--- START ---

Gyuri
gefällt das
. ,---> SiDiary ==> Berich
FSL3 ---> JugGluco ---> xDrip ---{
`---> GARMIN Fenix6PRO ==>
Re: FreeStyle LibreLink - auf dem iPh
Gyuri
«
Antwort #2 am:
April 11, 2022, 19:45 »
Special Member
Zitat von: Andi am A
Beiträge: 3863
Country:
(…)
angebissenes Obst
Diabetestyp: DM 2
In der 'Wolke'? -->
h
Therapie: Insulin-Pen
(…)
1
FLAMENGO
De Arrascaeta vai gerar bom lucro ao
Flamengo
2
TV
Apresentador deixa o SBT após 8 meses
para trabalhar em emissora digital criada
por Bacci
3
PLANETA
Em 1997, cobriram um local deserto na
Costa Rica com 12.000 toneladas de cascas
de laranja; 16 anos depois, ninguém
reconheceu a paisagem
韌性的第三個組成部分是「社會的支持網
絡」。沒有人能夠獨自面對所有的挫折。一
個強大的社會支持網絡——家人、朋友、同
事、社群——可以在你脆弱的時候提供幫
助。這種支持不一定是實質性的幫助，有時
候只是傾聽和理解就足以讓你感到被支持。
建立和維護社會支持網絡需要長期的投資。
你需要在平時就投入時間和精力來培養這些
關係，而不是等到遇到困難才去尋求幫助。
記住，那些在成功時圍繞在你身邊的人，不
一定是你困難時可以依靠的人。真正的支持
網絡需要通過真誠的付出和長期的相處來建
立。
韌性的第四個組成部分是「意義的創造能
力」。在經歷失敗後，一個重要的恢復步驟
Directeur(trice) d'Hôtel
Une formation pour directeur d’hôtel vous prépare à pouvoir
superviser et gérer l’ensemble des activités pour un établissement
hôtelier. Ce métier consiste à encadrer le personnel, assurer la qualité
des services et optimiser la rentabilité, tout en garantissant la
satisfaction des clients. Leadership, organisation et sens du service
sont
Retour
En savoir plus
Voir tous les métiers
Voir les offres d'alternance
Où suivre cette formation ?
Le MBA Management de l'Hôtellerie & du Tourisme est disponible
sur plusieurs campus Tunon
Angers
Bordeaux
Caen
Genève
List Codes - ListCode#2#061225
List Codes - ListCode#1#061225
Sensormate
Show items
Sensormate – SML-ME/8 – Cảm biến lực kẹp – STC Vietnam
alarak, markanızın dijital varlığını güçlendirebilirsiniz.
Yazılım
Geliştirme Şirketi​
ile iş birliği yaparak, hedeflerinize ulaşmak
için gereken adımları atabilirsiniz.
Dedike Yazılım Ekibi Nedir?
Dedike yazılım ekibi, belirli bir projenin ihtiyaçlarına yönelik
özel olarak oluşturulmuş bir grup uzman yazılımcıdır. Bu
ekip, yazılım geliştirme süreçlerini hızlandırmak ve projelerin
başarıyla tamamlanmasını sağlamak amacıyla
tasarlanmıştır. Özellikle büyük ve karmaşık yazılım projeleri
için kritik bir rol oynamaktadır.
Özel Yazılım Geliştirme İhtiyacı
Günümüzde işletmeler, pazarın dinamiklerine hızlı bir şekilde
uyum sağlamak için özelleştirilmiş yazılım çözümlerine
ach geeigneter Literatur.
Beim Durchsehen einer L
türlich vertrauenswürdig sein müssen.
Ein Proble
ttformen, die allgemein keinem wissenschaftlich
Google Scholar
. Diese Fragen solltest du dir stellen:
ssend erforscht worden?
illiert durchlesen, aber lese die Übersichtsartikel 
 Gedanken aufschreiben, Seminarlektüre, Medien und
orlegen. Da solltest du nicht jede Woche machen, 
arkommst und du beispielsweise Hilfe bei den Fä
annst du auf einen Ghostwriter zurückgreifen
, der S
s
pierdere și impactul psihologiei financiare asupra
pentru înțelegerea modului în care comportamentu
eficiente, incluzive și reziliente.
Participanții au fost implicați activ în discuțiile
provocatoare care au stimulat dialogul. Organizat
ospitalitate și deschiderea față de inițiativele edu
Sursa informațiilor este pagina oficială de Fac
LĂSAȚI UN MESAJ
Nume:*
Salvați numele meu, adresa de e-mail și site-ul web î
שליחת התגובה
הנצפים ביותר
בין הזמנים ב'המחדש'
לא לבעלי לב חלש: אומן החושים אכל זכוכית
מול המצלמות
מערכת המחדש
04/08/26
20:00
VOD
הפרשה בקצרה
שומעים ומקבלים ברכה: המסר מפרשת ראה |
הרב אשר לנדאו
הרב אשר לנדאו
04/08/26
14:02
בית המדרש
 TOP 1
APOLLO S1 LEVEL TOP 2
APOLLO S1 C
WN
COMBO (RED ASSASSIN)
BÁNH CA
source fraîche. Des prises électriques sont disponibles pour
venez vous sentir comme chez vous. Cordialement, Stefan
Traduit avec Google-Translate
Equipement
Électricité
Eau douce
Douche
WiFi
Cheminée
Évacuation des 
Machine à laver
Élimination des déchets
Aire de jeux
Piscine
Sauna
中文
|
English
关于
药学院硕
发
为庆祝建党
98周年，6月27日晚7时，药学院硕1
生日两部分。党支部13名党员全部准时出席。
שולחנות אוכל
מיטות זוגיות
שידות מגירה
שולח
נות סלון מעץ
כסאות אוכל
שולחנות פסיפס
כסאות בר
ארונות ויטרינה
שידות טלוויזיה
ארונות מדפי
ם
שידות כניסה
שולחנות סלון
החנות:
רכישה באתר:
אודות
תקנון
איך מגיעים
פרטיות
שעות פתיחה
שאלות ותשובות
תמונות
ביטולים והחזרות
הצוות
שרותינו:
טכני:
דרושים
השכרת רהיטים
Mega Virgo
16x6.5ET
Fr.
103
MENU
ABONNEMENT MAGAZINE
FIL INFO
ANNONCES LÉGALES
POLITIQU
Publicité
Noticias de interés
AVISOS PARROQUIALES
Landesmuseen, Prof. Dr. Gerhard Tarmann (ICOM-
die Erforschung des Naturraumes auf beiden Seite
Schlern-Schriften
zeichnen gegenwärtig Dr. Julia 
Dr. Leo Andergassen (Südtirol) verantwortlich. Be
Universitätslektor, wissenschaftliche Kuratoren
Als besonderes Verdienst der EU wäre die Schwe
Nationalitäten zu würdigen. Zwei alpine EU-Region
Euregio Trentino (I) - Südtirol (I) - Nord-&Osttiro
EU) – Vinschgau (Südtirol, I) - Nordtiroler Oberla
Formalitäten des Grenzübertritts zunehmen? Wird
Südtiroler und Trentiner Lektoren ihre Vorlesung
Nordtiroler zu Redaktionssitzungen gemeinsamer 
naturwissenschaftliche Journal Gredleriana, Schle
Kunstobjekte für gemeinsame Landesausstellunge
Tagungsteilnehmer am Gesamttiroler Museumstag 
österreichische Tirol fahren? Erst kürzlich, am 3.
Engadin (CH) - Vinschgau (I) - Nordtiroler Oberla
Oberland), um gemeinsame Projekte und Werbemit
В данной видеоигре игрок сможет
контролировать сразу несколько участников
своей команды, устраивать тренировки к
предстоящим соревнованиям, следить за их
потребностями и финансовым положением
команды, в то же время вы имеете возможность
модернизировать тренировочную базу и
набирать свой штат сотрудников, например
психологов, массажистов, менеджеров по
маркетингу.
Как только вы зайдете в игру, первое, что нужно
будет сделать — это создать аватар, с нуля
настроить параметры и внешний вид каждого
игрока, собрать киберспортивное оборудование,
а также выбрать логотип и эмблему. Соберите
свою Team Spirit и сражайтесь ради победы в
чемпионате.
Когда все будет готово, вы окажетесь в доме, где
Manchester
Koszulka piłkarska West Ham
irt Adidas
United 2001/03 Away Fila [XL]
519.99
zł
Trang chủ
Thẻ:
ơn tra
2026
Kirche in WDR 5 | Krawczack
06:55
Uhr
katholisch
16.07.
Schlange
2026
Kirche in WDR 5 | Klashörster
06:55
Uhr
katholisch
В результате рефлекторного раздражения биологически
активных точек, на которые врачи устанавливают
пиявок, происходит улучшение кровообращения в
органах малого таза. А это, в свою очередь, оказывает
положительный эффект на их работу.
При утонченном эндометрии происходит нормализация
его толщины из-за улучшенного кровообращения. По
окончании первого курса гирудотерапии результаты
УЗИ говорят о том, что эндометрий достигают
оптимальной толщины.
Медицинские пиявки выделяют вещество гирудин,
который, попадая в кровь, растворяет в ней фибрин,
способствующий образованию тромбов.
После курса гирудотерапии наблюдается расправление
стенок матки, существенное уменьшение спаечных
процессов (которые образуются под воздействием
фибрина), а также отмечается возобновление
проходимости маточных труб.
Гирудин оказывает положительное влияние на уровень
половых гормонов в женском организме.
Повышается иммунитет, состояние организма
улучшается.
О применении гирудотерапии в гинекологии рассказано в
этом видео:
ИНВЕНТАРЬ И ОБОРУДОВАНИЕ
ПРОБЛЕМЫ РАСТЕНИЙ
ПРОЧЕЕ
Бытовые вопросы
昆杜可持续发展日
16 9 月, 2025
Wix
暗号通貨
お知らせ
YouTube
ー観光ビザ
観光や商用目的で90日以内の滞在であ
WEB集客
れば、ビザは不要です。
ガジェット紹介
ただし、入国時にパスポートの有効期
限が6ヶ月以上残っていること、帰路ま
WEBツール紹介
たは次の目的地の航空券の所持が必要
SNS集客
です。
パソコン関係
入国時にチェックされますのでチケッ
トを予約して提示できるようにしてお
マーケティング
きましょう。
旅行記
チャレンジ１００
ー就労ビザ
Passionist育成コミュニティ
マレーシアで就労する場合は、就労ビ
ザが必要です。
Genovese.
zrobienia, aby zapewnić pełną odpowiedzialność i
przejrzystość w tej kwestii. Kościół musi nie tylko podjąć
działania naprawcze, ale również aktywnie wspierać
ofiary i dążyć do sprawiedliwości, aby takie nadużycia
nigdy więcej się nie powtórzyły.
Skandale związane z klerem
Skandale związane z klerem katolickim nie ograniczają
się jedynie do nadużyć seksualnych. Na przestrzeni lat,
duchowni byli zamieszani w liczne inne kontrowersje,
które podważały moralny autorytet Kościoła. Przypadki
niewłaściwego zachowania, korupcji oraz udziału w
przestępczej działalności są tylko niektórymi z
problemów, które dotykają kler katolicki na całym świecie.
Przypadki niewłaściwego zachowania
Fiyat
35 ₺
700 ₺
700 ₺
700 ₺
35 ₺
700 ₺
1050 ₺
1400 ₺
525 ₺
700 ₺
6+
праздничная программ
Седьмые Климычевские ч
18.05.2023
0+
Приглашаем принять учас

--- END ---

Written task: Please reproduce exactly the lines above, beginning with the first and ending with the line that contains "angebissenes Obst", and include nothing outside that range.

The completed task:
Gyuri
gefällt das
. ,---> SiDiary ==> Berich
FSL3 ---> JugGluco ---> xDrip ---{
`---> GARMIN Fenix6PRO ==>
Re: FreeStyle LibreLink - auf dem iPh
Gyuri
«
Antwort #2 am:
April 11, 2022, 19:45 »
Special Member
Zitat von: Andi am A
Beiträge: 3863
Country:
(…)
angebissenes Obst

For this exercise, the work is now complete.